**SET PROBLEM A:** According to the draft RubyGems RFC on external dependencies, why do users often end up searching Google and StackOverflow? Answer in one to three sentences.
━━ TEXT SECTION
Skip to content

Instantly share code, notes, and snippets.

@postmodern
Created July 9, 2022 01:38
Show Gist options
  • Select an option

  • Save postmodern/4c0cbccc0c7eda4585db0fc5267cdd57 to your computer and use it in GitHub Desktop.

Select an option

Save postmodern/4c0cbccc0c7eda4585db0fc5267cdd57 to your computer and use it in GitHub Desktop.
Draft of the upcoming RubyGems external_depenencies RFC

[RFC] Allow specifying and installing external dependencies

The Problem

Some gems require external dependencies, such as gems containing C extensions that compile against external C libraries (ex: pg) or gems that wrap around external command-line utilities (ex: graphviz). Presently there is no mechanism to automatically install these external dependencies. Instead, it is the user's responsibility to figure out the correct package name and install the external dependency via their system's package manager (ex: apt or brew) and attempt installing the gem again. This often results in users becoming frustrated when a C extension does not successfully build and then having to search google and StackOverflow for which package needs to be installed.
━━━━
━━ DATA SECTION
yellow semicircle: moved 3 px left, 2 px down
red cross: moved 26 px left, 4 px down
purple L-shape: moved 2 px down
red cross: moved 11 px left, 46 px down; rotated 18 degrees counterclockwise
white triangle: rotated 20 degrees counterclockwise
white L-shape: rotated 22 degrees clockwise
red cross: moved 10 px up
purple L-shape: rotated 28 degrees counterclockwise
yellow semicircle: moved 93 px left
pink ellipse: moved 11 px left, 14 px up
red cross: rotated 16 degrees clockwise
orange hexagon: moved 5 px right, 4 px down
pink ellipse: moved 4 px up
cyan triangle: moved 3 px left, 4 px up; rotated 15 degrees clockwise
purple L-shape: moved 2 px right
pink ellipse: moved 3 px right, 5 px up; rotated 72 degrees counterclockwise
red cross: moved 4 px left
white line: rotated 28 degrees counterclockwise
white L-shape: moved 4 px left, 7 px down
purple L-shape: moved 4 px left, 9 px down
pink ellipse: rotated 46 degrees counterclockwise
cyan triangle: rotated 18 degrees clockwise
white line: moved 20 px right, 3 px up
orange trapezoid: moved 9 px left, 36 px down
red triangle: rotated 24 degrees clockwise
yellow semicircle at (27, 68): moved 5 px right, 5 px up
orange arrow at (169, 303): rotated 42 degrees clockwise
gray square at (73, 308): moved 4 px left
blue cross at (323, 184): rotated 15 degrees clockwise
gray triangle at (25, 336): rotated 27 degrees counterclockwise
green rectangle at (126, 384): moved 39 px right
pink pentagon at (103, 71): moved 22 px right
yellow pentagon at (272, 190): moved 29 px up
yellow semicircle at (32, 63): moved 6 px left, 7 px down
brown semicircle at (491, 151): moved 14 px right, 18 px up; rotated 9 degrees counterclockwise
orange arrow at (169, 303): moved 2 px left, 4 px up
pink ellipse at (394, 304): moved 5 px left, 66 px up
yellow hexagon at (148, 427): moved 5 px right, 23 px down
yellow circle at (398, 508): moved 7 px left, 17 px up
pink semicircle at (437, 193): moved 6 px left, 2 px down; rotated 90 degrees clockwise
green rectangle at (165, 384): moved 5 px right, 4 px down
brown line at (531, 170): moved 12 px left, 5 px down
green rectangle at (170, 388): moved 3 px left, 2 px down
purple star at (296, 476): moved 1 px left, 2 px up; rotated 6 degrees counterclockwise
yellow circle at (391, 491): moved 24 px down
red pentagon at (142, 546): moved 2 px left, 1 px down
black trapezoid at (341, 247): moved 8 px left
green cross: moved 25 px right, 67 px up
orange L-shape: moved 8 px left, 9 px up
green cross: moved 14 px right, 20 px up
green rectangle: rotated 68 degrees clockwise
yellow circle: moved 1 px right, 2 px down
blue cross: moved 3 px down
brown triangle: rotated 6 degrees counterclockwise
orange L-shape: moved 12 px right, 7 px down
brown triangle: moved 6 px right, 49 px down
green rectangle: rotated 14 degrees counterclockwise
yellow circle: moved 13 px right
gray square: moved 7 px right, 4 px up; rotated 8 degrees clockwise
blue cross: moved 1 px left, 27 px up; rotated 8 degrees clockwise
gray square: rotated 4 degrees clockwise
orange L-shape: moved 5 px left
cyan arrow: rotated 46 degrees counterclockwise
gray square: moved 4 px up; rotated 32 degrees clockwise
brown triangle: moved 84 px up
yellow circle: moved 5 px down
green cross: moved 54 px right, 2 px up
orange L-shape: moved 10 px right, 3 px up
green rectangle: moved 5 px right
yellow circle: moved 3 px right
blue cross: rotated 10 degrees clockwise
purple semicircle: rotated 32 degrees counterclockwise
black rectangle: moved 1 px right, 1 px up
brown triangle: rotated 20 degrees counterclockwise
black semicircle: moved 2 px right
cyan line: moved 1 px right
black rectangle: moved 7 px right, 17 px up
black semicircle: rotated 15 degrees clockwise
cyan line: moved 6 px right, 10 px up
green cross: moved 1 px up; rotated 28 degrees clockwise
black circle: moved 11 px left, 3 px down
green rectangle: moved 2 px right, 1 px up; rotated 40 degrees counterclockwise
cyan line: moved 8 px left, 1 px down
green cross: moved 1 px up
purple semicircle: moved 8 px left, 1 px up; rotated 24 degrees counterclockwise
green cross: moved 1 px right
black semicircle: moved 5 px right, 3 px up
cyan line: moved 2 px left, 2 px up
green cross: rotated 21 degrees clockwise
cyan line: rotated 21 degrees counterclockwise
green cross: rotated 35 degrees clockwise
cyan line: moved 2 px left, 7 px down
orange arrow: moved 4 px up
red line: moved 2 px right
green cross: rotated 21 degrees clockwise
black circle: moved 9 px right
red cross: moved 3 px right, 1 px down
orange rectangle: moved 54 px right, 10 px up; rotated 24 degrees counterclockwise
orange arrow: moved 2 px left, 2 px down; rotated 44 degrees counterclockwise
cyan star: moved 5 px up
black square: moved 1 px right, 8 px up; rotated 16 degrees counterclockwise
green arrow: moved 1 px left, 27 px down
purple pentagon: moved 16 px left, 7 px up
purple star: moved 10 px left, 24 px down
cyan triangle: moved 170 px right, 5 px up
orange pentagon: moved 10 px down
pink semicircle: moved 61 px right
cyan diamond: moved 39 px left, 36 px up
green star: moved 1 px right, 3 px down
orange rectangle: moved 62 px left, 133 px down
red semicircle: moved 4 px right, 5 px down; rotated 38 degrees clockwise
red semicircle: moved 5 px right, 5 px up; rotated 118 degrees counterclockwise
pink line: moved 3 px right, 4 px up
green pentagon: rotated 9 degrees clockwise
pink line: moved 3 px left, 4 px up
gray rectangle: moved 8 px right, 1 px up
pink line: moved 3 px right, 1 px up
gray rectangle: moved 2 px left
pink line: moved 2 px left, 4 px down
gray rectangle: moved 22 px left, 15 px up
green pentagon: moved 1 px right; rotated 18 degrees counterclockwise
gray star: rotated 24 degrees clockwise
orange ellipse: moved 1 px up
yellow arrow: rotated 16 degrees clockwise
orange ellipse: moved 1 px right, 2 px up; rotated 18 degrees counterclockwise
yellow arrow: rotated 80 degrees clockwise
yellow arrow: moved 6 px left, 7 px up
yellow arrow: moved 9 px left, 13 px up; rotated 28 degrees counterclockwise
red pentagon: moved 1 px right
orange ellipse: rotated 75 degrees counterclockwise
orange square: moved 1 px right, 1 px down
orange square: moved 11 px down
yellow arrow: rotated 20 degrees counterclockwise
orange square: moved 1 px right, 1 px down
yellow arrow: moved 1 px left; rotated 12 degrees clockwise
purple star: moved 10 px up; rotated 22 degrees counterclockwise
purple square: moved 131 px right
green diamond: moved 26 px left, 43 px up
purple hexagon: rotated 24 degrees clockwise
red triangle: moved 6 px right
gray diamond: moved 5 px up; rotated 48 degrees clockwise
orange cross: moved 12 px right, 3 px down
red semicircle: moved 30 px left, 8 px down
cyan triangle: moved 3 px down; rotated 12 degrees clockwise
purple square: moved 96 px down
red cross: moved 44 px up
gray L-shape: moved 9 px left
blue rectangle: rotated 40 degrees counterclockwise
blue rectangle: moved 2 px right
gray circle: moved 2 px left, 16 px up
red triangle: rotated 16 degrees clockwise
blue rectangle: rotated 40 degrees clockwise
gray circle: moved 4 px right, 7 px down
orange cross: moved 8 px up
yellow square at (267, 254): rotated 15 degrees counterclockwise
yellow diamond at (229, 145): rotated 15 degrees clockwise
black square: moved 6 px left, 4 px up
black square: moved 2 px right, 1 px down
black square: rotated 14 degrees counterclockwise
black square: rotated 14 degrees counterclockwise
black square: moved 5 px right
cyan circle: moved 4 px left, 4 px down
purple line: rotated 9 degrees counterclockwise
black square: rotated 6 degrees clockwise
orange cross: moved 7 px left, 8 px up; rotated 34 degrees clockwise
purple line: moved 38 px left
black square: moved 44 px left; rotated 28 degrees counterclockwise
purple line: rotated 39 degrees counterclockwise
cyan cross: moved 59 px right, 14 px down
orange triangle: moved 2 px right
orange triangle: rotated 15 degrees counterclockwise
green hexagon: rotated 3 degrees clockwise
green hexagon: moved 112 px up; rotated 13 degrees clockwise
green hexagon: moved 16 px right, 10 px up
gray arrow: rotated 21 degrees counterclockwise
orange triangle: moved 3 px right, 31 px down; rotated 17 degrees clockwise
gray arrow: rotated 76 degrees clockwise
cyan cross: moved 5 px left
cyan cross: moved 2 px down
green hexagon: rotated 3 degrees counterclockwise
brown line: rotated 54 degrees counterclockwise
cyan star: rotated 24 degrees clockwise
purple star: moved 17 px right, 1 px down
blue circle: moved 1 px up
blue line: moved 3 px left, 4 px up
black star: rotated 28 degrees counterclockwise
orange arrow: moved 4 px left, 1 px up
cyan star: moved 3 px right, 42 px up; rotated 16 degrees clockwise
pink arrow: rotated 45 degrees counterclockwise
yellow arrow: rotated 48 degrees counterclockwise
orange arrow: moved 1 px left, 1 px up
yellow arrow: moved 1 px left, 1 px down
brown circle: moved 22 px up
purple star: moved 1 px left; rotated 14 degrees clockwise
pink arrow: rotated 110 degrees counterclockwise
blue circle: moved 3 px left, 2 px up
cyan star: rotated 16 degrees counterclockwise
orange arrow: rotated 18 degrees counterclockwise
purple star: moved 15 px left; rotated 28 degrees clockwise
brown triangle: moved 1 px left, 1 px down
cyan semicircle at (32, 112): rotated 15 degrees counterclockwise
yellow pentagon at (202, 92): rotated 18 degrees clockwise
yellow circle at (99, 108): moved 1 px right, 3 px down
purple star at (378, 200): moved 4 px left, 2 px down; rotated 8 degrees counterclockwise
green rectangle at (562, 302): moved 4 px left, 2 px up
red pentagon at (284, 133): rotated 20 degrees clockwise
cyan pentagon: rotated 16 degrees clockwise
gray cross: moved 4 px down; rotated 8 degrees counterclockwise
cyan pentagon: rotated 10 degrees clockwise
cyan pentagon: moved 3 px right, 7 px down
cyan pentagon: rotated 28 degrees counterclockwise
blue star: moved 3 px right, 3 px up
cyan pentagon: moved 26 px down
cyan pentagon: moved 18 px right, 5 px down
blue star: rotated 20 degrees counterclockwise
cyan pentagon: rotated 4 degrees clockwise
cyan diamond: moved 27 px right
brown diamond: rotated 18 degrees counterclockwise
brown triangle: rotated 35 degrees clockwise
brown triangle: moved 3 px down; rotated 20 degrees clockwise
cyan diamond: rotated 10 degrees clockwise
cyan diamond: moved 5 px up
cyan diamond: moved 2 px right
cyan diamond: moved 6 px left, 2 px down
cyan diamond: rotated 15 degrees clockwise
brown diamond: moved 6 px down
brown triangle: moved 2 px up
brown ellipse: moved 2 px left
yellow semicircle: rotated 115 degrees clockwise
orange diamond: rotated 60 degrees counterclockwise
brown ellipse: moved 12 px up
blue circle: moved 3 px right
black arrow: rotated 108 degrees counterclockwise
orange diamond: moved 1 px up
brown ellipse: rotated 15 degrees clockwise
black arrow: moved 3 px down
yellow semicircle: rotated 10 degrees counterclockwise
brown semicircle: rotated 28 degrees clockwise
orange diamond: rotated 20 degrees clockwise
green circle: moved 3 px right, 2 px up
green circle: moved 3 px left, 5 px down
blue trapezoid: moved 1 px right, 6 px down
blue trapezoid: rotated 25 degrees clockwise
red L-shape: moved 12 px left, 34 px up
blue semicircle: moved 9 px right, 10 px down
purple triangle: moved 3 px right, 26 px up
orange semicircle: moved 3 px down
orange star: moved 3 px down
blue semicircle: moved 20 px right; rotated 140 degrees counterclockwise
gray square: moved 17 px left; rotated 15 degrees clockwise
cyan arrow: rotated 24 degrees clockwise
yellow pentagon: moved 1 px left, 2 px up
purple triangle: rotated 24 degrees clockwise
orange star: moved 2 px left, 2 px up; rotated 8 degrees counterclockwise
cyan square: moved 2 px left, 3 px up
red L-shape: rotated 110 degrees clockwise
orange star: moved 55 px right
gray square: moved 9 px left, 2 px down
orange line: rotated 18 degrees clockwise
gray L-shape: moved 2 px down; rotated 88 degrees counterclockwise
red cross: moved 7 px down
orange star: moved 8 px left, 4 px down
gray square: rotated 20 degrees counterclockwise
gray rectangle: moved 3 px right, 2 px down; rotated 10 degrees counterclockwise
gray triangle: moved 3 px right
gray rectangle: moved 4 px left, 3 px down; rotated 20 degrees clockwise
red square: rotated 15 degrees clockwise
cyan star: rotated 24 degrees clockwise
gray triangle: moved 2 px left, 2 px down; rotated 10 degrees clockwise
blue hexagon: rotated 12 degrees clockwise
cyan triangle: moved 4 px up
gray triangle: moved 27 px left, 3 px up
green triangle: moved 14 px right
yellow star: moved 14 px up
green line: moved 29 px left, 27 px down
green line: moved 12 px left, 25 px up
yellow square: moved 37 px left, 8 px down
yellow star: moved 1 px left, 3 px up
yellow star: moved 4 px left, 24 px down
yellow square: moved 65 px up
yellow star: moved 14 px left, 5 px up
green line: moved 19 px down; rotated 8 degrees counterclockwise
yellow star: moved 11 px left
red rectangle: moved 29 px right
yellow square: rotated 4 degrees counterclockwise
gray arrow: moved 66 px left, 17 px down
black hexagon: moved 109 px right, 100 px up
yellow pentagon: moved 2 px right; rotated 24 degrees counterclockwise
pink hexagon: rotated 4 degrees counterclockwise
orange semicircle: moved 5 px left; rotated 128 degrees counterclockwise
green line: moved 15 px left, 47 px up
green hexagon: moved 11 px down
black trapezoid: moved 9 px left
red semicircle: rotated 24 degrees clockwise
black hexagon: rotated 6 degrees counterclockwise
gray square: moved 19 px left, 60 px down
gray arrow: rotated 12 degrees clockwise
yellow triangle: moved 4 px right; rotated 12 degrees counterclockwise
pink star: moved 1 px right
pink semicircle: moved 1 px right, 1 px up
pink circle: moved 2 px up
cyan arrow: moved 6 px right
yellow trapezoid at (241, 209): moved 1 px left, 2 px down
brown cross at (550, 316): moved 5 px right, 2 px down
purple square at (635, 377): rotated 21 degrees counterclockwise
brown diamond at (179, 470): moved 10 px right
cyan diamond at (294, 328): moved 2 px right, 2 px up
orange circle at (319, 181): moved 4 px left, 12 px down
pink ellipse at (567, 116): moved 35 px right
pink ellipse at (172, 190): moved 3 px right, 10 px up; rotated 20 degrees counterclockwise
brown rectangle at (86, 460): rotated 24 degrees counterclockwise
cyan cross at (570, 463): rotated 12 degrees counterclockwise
━━━━
**SET PROBLEM B:** Rewrite the records as a numbered list, leaving out blank lines. Begin at the first line of the records and stop after the line that contains "green rectangle at (170, 388): moved".

**CORRECT OUTPUT A:** No mechanism exists to install a gem's external dependencies automatically, so users have to work out the correct package name and install it through their system's package manager themselves. When a C extension then fails to build, they must search Google and StackOverflow to find out which package needs to be installed.

**CORRECT OUTPUT B:**
1. yellow semicircle: moved 3 px left, 2 px down
2. red cross: moved 26 px left, 4 px down
3. purple L-shape: moved 2 px down
4. red cross: moved 11 px left, 46 px down; rotated 18 degrees counterclockwise
5. white triangle: rotated 20 degrees counterclockwise
6. white L-shape: rotated 22 degrees clockwise
7. red cross: moved 10 px up
8. purple L-shape: rotated 28 degrees counterclockwise
9. yellow semicircle: moved 93 px left
10. pink ellipse: moved 11 px left, 14 px up
11. red cross: rotated 16 degrees clockwise
12. orange hexagon: moved 5 px right, 4 px down
13. pink ellipse: moved 4 px up
14. cyan triangle: moved 3 px left, 4 px up; rotated 15 degrees clockwise
15. purple L-shape: moved 2 px right
16. pink ellipse: moved 3 px right, 5 px up; rotated 72 degrees counterclockwise
17. red cross: moved 4 px left
18. white line: rotated 28 degrees counterclockwise
19. white L-shape: moved 4 px left, 7 px down
20. purple L-shape: moved 4 px left, 9 px down
21. pink ellipse: rotated 46 degrees counterclockwise
22. cyan triangle: rotated 18 degrees clockwise
23. white line: moved 20 px right, 3 px up
24. orange trapezoid: moved 9 px left, 36 px down
25. red triangle: rotated 24 degrees clockwise
26. yellow semicircle at (27, 68): moved 5 px right, 5 px up
27. orange arrow at (169, 303): rotated 42 degrees clockwise
28. gray square at (73, 308): moved 4 px left
29. blue cross at (323, 184): rotated 15 degrees clockwise
30. gray triangle at (25, 336): rotated 27 degrees counterclockwise
31. green rectangle at (126, 384): moved 39 px right
32. pink pentagon at (103, 71): moved 22 px right
33. yellow pentagon at (272, 190): moved 29 px up
34. yellow semicircle at (32, 63): moved 6 px left, 7 px down
35. brown semicircle at (491, 151): moved 14 px right, 18 px up; rotated 9 degrees counterclockwise
36. orange arrow at (169, 303): moved 2 px left, 4 px up
37. pink ellipse at (394, 304): moved 5 px left, 66 px up
38. yellow hexagon at (148, 427): moved 5 px right, 23 px down
39. yellow circle at (398, 508): moved 7 px left, 17 px up
40. pink semicircle at (437, 193): moved 6 px left, 2 px down; rotated 90 degrees clockwise
41. green rectangle at (165, 384): moved 5 px right, 4 px down
42. brown line at (531, 170): moved 12 px left, 5 px down
43. green rectangle at (170, 388): moved 3 px left, 2 px down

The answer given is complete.